[Start of Records for this task]

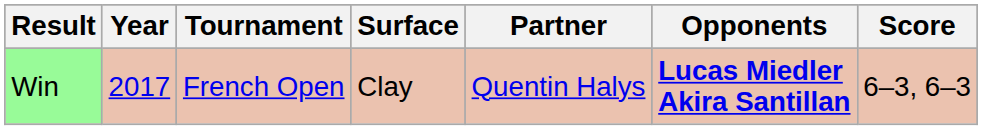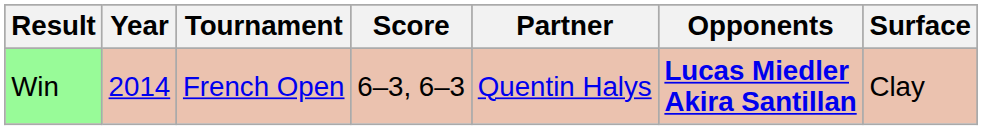columns swapped: Surface <-> Score
Win | Year: 2017 -> 2014
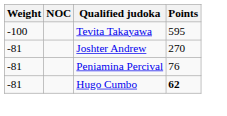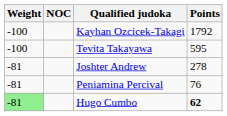+ row: -100 | Kayhan Ozcicek-Takagi | 1792
Joshter Andrew | Points: 270 -> 278
Hugo Cumbo | Weight: no background -> lightgreen background
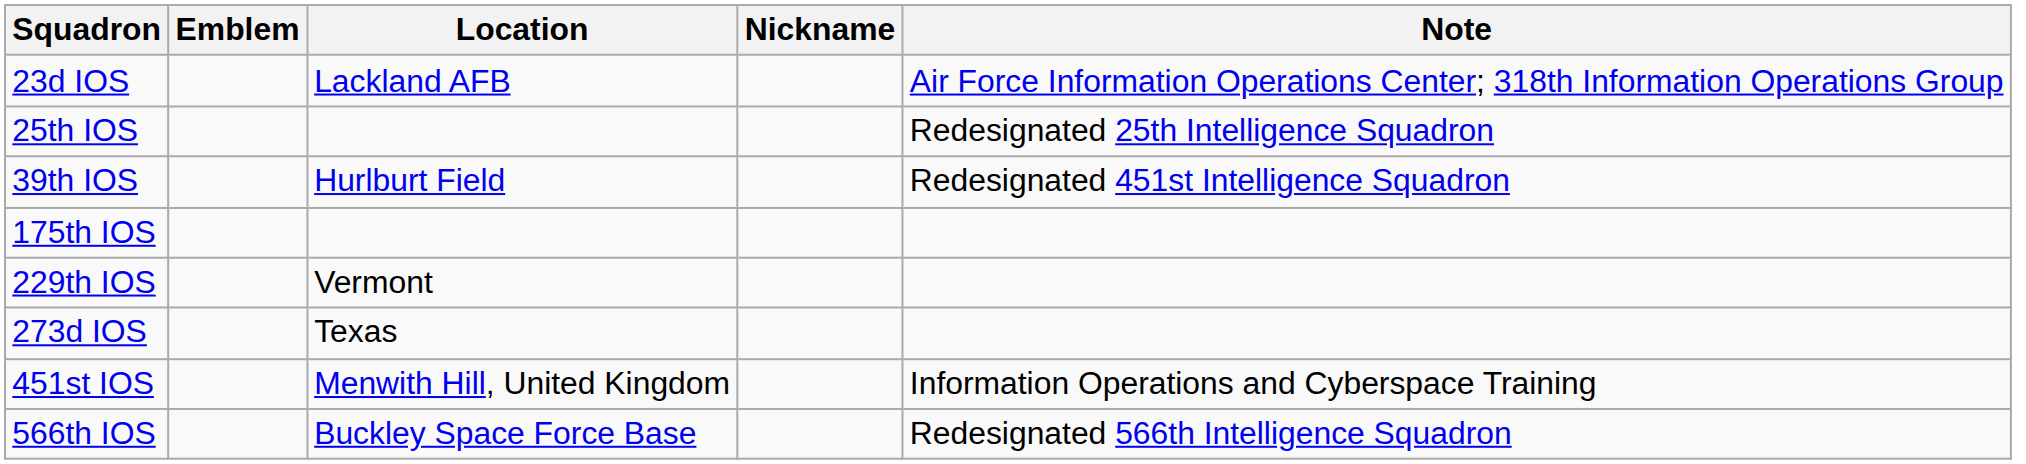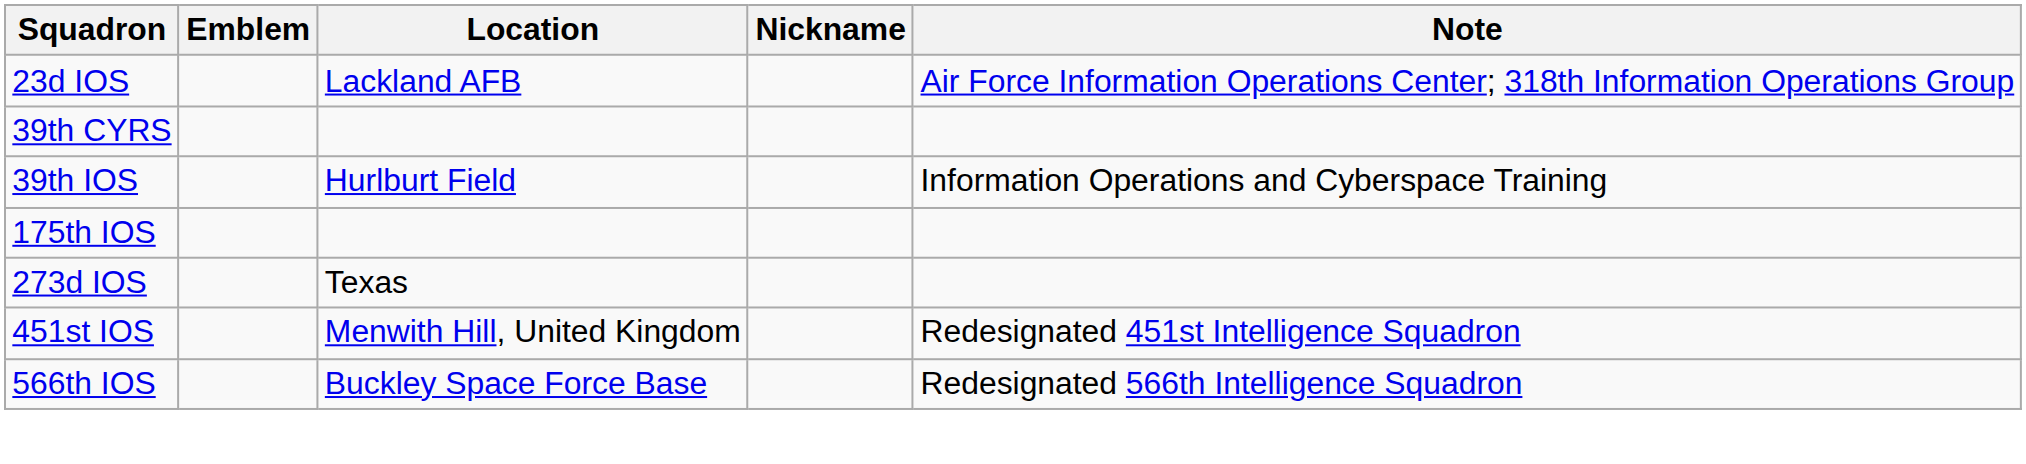- row: 25th IOS | Redesignated 25th Intelligence Squadron
+ row: 39th CYRS
39th IOS | Note: Redesignated 451st Intelligence Squadron -> Information Operations and Cyberspace Training
- row: 229th IOS | Vermont
451st IOS | Note: Information Operations and Cyberspace Training -> Redesignated 451st Intelligence Squadron
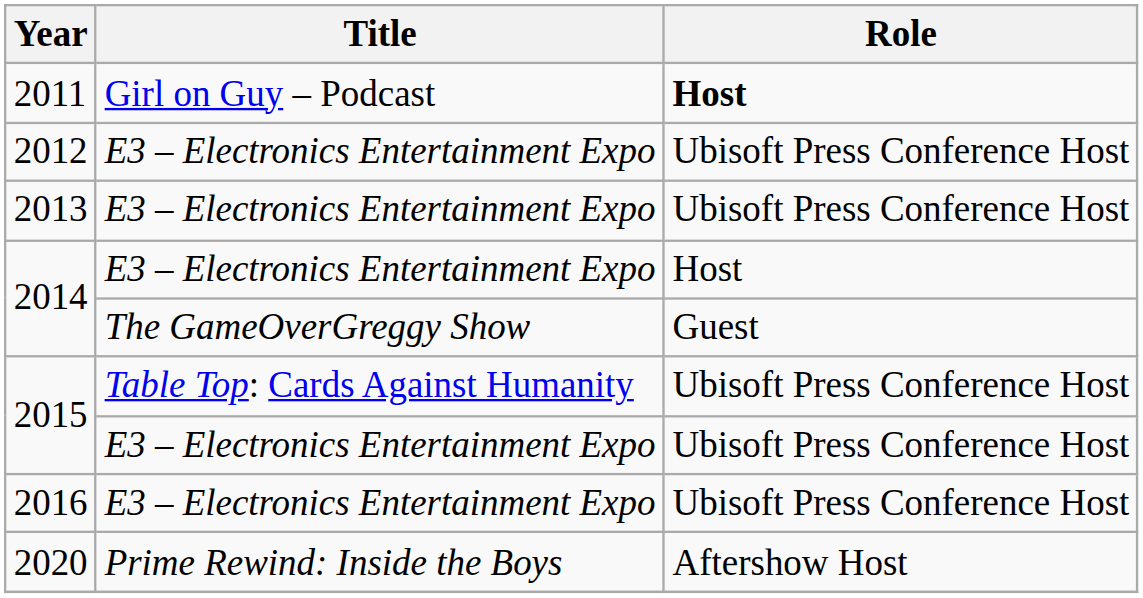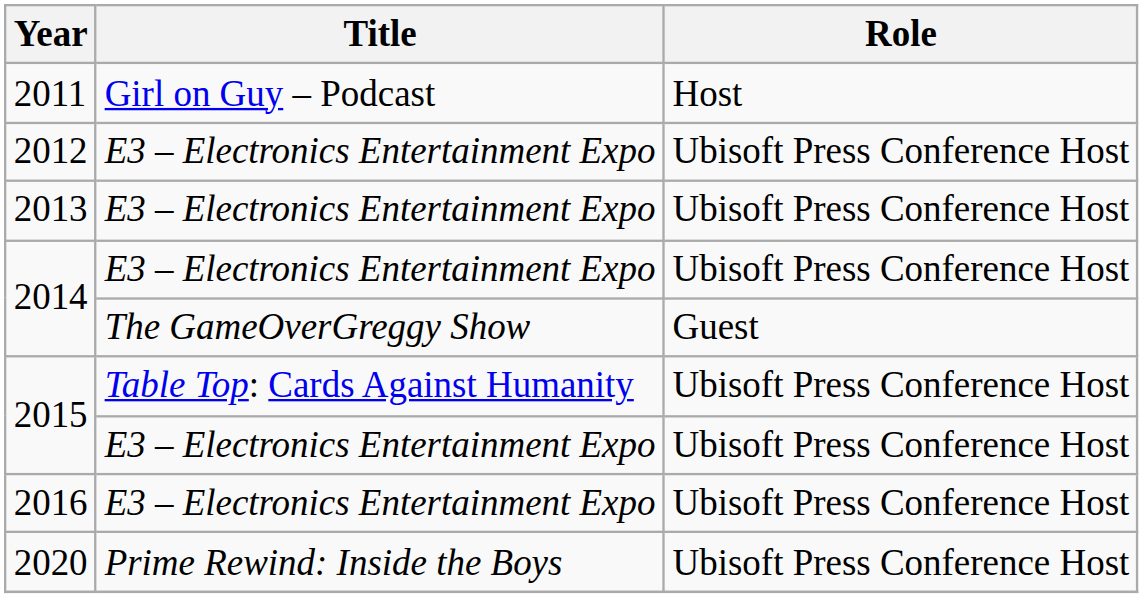2011 | Role: bold -> normal
2014 / E3 – Electronics Entertainment Expo | Role: Host -> Ubisoft Press Conference Host
2020 | Role: Aftershow Host -> Ubisoft Press Conference Host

[End of Records for this task]

How many lines in the entries above contain the string "Note"? Reply with the number alone.

2